As a writer of fiction that draws on my experiences in Viet Nam, I owe Lynda Van Devanter a great debt. The first among us, she whacked through the jungle of criticism, took the heat, and secured the road for the acceptance of a woman's unique view of what is, by nature, a testosterone-charged world. She deserves a medal, posthumous though it would now be, for grace under fire.

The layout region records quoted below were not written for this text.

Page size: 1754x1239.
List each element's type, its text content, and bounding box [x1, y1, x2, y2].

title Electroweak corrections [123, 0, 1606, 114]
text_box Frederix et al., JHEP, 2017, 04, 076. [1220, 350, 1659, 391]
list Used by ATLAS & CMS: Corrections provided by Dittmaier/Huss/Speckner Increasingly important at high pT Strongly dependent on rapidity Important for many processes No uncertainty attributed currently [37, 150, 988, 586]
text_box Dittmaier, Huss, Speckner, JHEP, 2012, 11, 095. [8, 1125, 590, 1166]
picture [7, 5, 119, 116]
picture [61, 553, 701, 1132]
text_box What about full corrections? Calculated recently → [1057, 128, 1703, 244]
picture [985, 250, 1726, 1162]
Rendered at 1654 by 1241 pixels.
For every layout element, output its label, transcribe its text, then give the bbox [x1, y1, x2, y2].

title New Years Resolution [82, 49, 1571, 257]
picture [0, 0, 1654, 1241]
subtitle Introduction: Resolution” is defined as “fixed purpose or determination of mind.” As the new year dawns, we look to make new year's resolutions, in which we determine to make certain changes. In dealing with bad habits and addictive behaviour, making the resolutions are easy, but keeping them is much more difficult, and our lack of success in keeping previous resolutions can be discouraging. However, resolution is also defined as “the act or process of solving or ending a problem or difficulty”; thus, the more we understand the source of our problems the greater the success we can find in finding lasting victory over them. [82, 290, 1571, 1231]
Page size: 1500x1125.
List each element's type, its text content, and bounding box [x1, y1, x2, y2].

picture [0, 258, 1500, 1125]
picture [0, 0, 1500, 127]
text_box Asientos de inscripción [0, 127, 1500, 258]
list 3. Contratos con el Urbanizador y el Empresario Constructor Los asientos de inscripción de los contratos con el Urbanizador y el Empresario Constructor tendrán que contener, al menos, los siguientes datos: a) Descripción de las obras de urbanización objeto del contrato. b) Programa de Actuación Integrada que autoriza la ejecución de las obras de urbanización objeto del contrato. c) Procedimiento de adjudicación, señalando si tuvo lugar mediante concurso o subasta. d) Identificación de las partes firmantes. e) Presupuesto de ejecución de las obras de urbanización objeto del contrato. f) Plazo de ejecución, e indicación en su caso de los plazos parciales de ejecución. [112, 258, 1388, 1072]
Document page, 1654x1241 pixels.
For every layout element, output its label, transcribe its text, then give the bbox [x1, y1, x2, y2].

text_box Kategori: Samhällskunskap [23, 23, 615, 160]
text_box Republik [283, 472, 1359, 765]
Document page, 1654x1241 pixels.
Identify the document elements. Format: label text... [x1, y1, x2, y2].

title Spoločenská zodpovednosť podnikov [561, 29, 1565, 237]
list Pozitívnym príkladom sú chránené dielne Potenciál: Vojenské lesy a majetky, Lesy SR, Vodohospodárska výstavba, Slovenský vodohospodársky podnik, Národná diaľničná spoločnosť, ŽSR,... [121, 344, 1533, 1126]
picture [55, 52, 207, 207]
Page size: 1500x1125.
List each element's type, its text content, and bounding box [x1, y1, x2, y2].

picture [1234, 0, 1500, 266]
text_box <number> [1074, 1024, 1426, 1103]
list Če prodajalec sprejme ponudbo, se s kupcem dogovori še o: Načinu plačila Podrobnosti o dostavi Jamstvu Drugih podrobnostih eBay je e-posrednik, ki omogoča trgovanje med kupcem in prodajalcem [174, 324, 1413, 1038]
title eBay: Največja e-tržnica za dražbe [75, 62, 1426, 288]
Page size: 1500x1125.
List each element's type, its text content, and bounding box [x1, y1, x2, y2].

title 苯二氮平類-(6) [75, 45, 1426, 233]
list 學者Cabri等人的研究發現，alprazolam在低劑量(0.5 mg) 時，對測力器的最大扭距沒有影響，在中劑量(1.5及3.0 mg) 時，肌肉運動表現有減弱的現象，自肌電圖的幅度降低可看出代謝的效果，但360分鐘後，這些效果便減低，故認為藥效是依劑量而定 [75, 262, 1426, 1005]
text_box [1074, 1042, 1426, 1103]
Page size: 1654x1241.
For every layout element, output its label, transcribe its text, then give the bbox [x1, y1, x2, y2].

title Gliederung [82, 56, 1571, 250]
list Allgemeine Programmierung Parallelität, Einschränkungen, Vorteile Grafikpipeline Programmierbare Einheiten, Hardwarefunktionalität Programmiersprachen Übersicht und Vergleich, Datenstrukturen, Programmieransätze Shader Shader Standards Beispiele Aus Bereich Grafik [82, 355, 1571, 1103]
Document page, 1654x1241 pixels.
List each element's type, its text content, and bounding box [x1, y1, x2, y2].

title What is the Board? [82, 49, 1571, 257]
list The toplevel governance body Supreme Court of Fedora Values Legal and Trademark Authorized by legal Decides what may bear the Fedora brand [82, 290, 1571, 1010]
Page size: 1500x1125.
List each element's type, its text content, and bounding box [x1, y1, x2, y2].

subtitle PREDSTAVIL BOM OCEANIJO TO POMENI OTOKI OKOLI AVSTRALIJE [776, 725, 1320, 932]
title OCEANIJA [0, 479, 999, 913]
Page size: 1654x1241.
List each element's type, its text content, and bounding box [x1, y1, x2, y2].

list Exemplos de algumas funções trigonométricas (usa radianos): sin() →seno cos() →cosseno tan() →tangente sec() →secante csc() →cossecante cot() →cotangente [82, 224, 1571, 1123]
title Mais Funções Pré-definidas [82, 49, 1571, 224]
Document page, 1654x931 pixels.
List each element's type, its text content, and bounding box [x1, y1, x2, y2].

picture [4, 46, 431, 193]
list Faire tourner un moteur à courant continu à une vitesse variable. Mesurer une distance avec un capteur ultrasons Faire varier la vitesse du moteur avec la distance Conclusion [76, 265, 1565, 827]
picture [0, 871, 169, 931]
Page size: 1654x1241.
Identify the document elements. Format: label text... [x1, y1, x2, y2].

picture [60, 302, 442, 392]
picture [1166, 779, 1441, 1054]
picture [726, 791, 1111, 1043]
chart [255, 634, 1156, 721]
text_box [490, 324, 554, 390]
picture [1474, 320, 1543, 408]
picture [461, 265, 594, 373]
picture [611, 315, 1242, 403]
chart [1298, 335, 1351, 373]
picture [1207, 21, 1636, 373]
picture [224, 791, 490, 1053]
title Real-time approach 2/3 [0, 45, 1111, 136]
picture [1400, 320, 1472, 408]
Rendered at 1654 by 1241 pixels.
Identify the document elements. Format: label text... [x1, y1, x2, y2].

Susan O'Neill, Army nurse-vet and author: Don't Mean Nothing: Short Stories of Viet Nam.
Unexplainable
I read this book close to 10 years ago in a college history class. It was on a list of choices and I picked it because it was the only book about the experience of a woman in wartime. I'm glad I did, because the book still ranks in my mind as one of the most interesting points of view of the Vietnam experience in print. There are hundreds--maybe thousands--of books about the memories and heroic deeds of the male soldiers in various wars, but what about the women who had to put them back together, nurse them back to health, and often send them back to the front to be wounded again? Since reading Home Before Morning I actively seek out the stories of the doctors, nurses and other "support" personnel involved in military actions.
I read so many books that I often don't remember the names of authors or even the titles of the books, but this one has stayed with me. That is a testament to the writing ability of Van Devanter and the emotional pull of her story. I'd recommend this book to anyone considering a career in the military, medical field, or anyone interested in women's history. Heroes come in all shapes and sizes.
An extraordinary portarit of war from a woman's perspective
Since its publication in1990, I have recommended "Home Before Morning" as necessary reading for anyone who has more than just a casual interest in the Vietnam War. This personal insight from a woman's point of view reminds us that the thousands of soldliers who fought in the war were not its only victims/casualties; as an Army nurse serving in a MASH unit, she was no less affect by the aftermath of combat than those who experienced it first hand. And upon returning to the States after her tour of duty, she was treated with the same indiginity and disrespect given any other Vietnam vet returning home. For many Vietnam vets, myself included, Lynda Van Devanter, and others like her, will always be heroes, in our hearts. When dealing with the harsh realities of war - as witnessed by one who served on the receiving end of its by-product, "Home Before Morning" is a must read. Once you read this book, you, too, will want to share it with others.